■ Tarea a realizar:
Transcribe literalmente, del texto sobre Bolívar, el pasaje que va desde "Además de falsear" hasta "su adorable tío.".

■ Fragmento para leer:
########################################

Además de falsear innumerables datos, no por mala fe sino por simple ignorancia, Luis Martínez Salazar convierte al joven Fernando en cómplice de los que intentaron acabar con la vida del Libertador la noche del 25 de septiembre de 1825. ¿Qué lo hace sospechoso? Pues, el no haber salido de su cuarto de enfermo a enfrentar a los complotados del Palacio de San Carlos con una pistola descargada y sacrificar su vida por su adorable tío.

La visión esquemática que ve en el “centralismo” bolivariano una fórmula anticapitalista de gobierno, es decir, socialista, contra el “federalismo”, que sería la contrapartida del capitalismo pro imperialista, revela por parte de este autor, no sólo una deficiente documentación de época, sino una falsificación ideológica de lo que tales sistemas de gobierno representaban para la época. La contaminación comunista le hace ver en la dictadura de Bolívar (1828-1830) una “dictadura revolucionaria” cuando, justamente, en contra de su supuesto anticlericalismo liberal, el Libertador se apoyó en el poder tradicional de la Iglesia —al devolverle algunos de sus fueros— para sostener su gobierno ante los embates del “santanderismo” que, en rigor, constituía el ala progresista del país. Tan es así que el “bolivarianismo” colombiano estuvo a lo largo del siglo XIX vinculado al tradicionalismo conservador, mientras que en Venezuela Bolívar fue siempre exaltado por gobiernos militaristas y dictatoriales (Guzmán Blanco, Juan Vicente Gómez, Marcos Pérez Jiménez). Es sólo en la segunda mitad del siglo XX que la figura de Bolívar ha empezado a ser vista como adalid de ideales de izquierda, en particular, en lo que tiene de antidemocrática, personalista y totalitaria, además de militarista y centralista, según las pautas de los regímenes comunistas. Si Carlos Marx juzgó mal a Bolívar, por apoyarse en los resentimientos de oficiales europeos que pelearon a su lado, la entonces Unión de Repúblicas Socialistas Soviéticas (URSS), en su deseo de halagar el sentimiento patriótico latinoamericano, inició el rescate de figuras cesaristas y autócratas como el paraguayo Dr. Rodríguez Francia; respecto a Bolívar, un político y escritor colombiano les dio luces en 1956: Indalecio Liévano Aguirre.

########################################

■ Datos de origen:
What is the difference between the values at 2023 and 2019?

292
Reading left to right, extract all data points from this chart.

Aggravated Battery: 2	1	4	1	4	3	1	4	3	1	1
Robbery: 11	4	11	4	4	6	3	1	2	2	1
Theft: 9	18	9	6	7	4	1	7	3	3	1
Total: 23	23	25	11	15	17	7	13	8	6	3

########################################

■ Respuesta esperada:
Además de falsear innumerables datos, no por mala fe sino por simple ignorancia, Luis Martínez Salazar convierte al joven Fernando en cómplice de los que intentaron acabar con la vida del Libertador la noche del 25 de septiembre de 1825. ¿Qué lo hace sospechoso? Pues, el no haber salido de su cuarto de enfermo a enfrentar a los complotados del Palacio de San Carlos con una pistola descargada y sacrificar su vida por su adorable tío.